Part of the team! Winkly, Baxter, Matthews, Kathleen and Cannan.
We are staying in rooms that the cooperative built with grant money from SIA. Usually they rent these rooms to vocational students for income for the cooperative. They have worked hard to make our stay as comfortable as possible! My room is fancy compared their norm, and I have it all to myself. There is an outhouse bathroom which is also fancier than the normal hole in the ground you see at most homes.
The toilet
Every morning and evening Jane fetches water at a bore hole well about 100m from here (there is no running water in the village). She heats it on a fire and brings the bucket to a bathing room for me to take a splash bath.
The three women that cooked all my meals and heated all my water!
Often for breakfast we have donuts (called mandasi), tea, sweet potatoes and maybe roasted ground nuts (peanuts). For lunch and dinner we have a staple called nsima, (made from corn flour), as well as a vegetable (kale or another green), rice, and a meat (chicken or goat). They estimate that a person needs about 6 bags of maize/corn per year in order to be food secure. So a family of 5 that has 30 bags of corn after harvest in May will be set for the staple food for the year.
Canaan, our host, with the breakfast layout!
When someone greets you, they give you a special handshake. This happens not just the first time you meet someone, but any time people greet each other.
They say thank you often! They use the words for Thank you in their greeting, after you say anything, and when leaving.
Some differences:
There are no garbage cans because there is so little waste here. You wash your hands before a meal, often use you hands to eat, and then just wash them again. All utensils, cloths, and containers are reusable. Unfortunately in the marketplace small plastic bags are used to hold many goods so they are littering the area.
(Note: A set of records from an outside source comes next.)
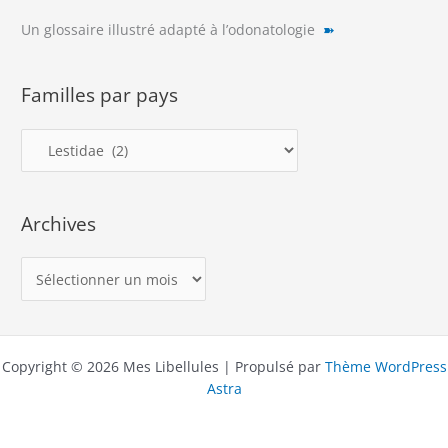
Un glossaire illustré adapté à l’odonatologie
➽
Familles par pays
F
a
m
Archives
i
l
A
l
r
e
c
s
h
p
Copyright © 2026 Mes Libellules | Propulsé par
Thème WordPress
i
a
Astra
v
r
e
p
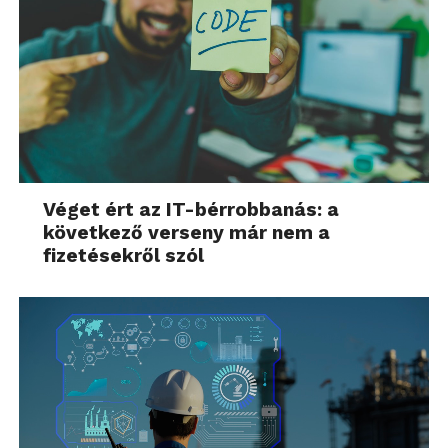
Véget ért az IT-bérrobbanás: a
következő verseny már nem a
fizetésekről szól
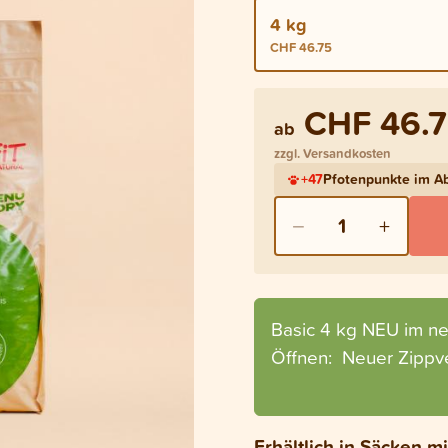
4 kg
CHF 46.75
CHF 46.
ab
zzgl. Versandkosten
+
47
Pfotenpunkte im 
−
+
1
Basic 4 kg NEU im ne
Öffnen: Neuer Zippve
Erhältlich in Säcken 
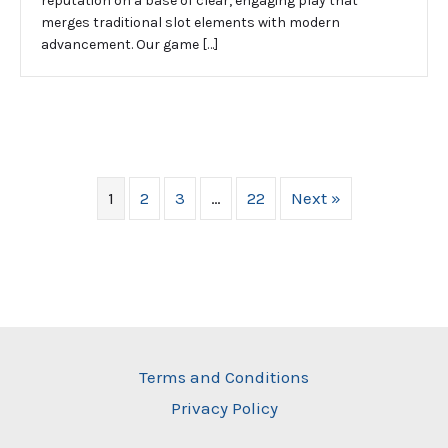
reputation on a base of clear, engaging play that
merges traditional slot elements with modern
advancement. Our game […]
1
2
3
…
22
Next »
Terms and Conditions
Privacy Policy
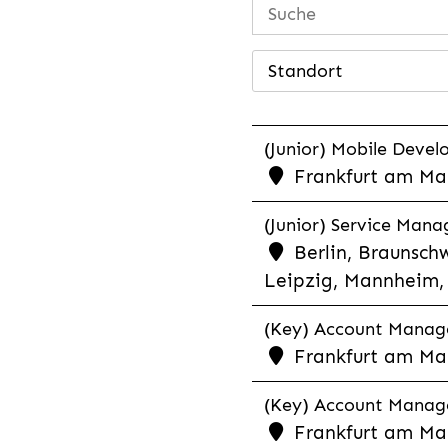
Standort
(Junior) Mobile Develo
Frankfurt am Mai
(Junior) Service Man
Berlin, Braunschw
Leipzig, Mannheim, 
(Key) Account Manager
Frankfurt am Ma
(Key) Account Manage
Frankfurt am Ma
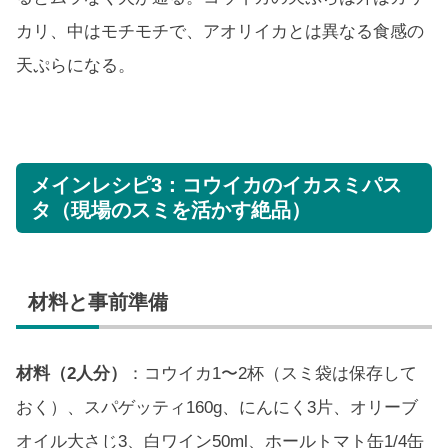
カリ、中はモチモチで、アオリイカとは異なる食感の
天ぷらになる。
メインレシピ3：コウイカのイカスミパス
タ（現場のスミを活かす絶品）
材料と事前準備
材料（2人分）
：コウイカ1〜2杯（スミ袋は保存して
おく）、スパゲッティ160g、にんにく3片、オリーブ
オイル大さじ3、白ワイン50ml、ホールトマト缶1/4缶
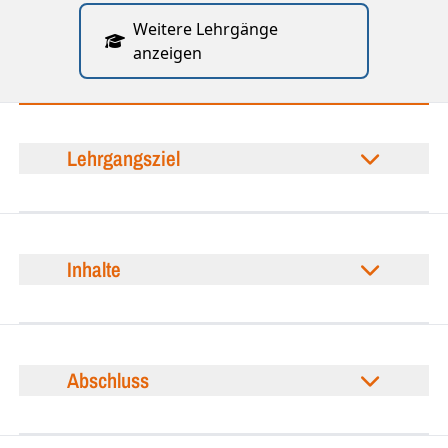
Weitere Lehrgänge
anzeigen
Lehrgangsziel
Inhalte
Abschluss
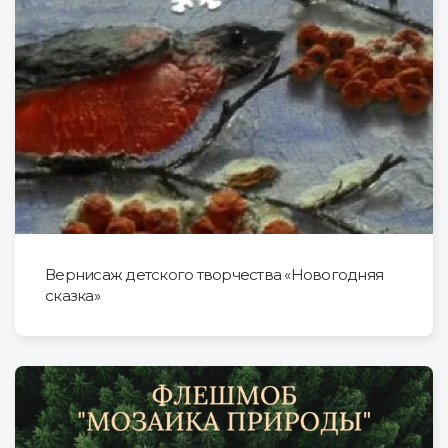
Вернисаж детского творчества «Новогодняя
сказка»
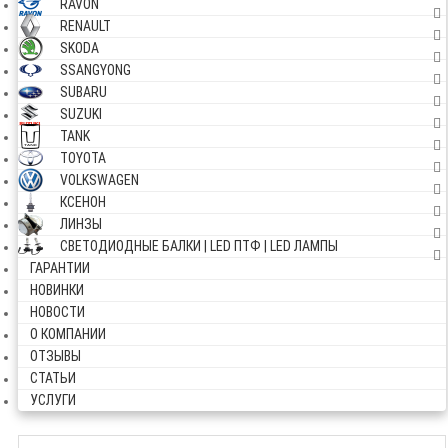
RAVON
RENAULT
SKODA
SSANGYONG
SUBARU
SUZUKI
TANK
TOYOTA
VOLKSWAGEN
КСЕНОН
ЛИНЗЫ
СВЕТОДИОДНЫЕ БАЛКИ | LED ПТФ | LED ЛАМПЫ
ГАРАНТИИ
НОВИНКИ
НОВОСТИ
О КОМПАНИИ
ОТЗЫВЫ
СТАТЬИ
УСЛУГИ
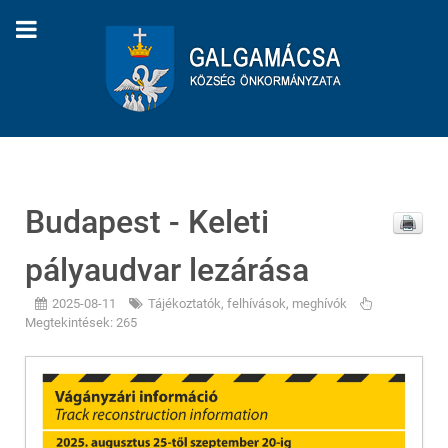
Budapest - Keleti
pályaudvar lezárása
2025-08-11
Tájékoztatók, felhívások, meghívók
Megtekintések: 265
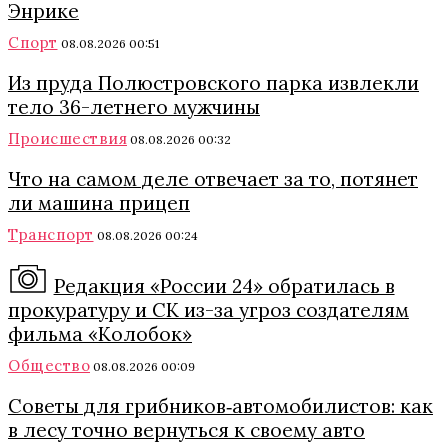
Энрике
Спорт
08.08.2026 00:51
Из пруда Полюстровского парка извлекли
тело 36-летнего мужчины
Происшествия
08.08.2026 00:32
Что на самом деле отвечает за то, потянет
ли машина прицеп
Транспорт
08.08.2026 00:24
Редакция «России 24» обратилась в
прокуратуру и СК из-за угроз создателям
фильма «Колобок»
Общество
08.08.2026 00:09
Советы для грибников‑автомобилистов: как
в лесу точно вернуться к своему авто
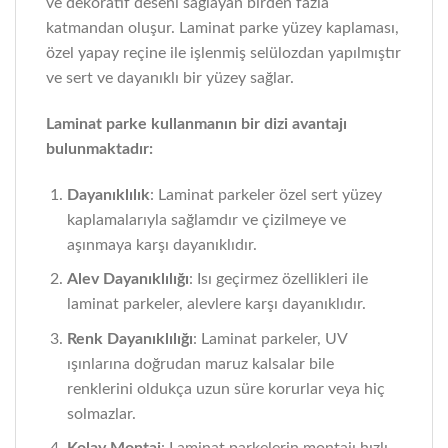
ve dekoratif deseni sağlayan birden fazla
katmandan oluşur. Laminat parke yüzey kaplaması,
özel yapay reçine ile işlenmiş selülozdan yapılmıştır
ve sert ve dayanıklı bir yüzey sağlar.
Laminat parke kullanmanın bir dizi avantajı
bulunmaktadır:
Dayanıklılık
: Laminat parkeler özel sert yüzey
kaplamalarıyla sağlamdır ve çizilmeye ve
aşınmaya karşı dayanıklıdır.
Alev Dayanıklılığı
: Isı geçirmez özellikleri ile
laminat parkeler, alevlere karşı dayanıklıdır.
Renk Dayanıklılığı
: Laminat parkeler, UV
ışınlarına doğrudan maruz kalsalar bile
renklerini oldukça uzun süre korurlar veya hiç
solmazlar.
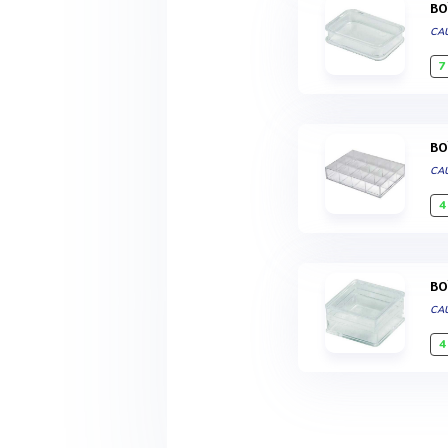
B
CA
7
B
CA
4
B
CA
4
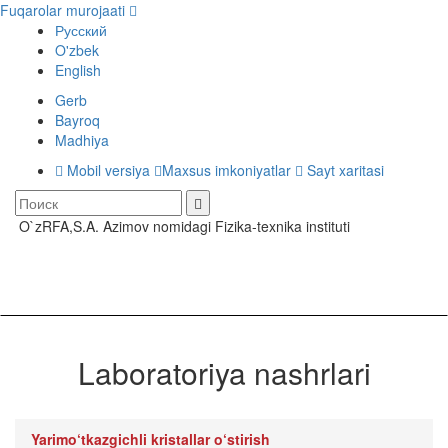
Fuqarolar murojaati
Русский
O'zbek
English
Gerb
Bayroq
Madhiya
Mobil versiya
Maxsus imkoniyatlar
Sayt xaritasi
O`zRFA,S.A. Azimov nomidagi Fizika-texnika instituti
Toggle
navigati
Laboratoriya nashrlari
Yarimo‘tkazgichli kristallar o‘stirish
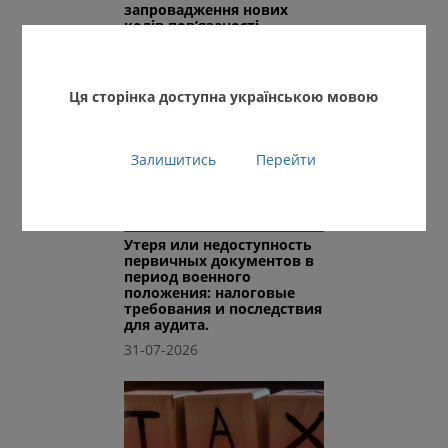
запровадження нових
кодів пов’язаності.
03-08-2026
Ця сторінка доступна українською мовою
Залишитись
Перейти
Утеря или недоступность
первичных документов в
период военного
положения: налоговые
требования и последствия
для аудита.
31-07-2026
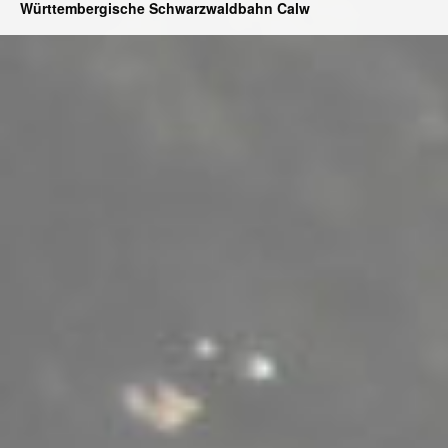
Württembergische Schwarzwaldbahn Calw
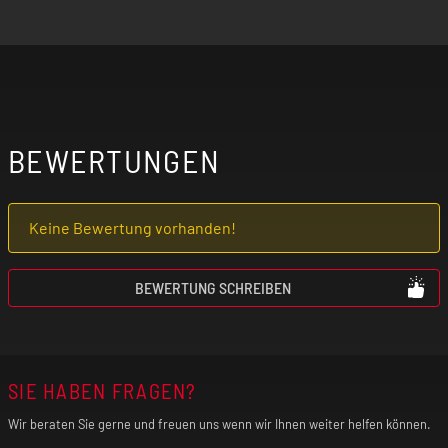
BEWERTUNGEN
Keine Bewertung vorhanden!
BEWERTUNG SCHREIBEN
SIE HABEN FRAGEN?
Wir beraten Sie gerne und freuen uns wenn wir Ihnen weiter helfen können.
I haven’t seen any mirrors.
There is very little electricity in the village, so the stars are amazing.
Manyamula sunset. No tall buildings block the view!
Most women wear a piece of cloth tied around their waist called a Chitenje.
As soon as the sun peaks over the horizon (around 6am), people are up and so are the roosters (not ideal for those of us who love to sleep!). It gets dark around 6pm and then some people have solar lamps that light their homes.
Everyone here has been very kind. Malawi is called the “Warm Heart of Africa.”
There is very little crime in the rural parts, but they hired a couple security guards for the area at night while we’re here because they said people are less predictable when a white person or ŵazungu comes to town.
There are goats and chickens wandering everywhere.
Livestock is their best investment.
Some people have bikes, a few have a car, but everyone walks everywhere, at all hours. It is typical to be miles from home and see people walking on the road in the pitch black.
There are a million other little things I could tell you! Hopefully that gives a better idea of the village.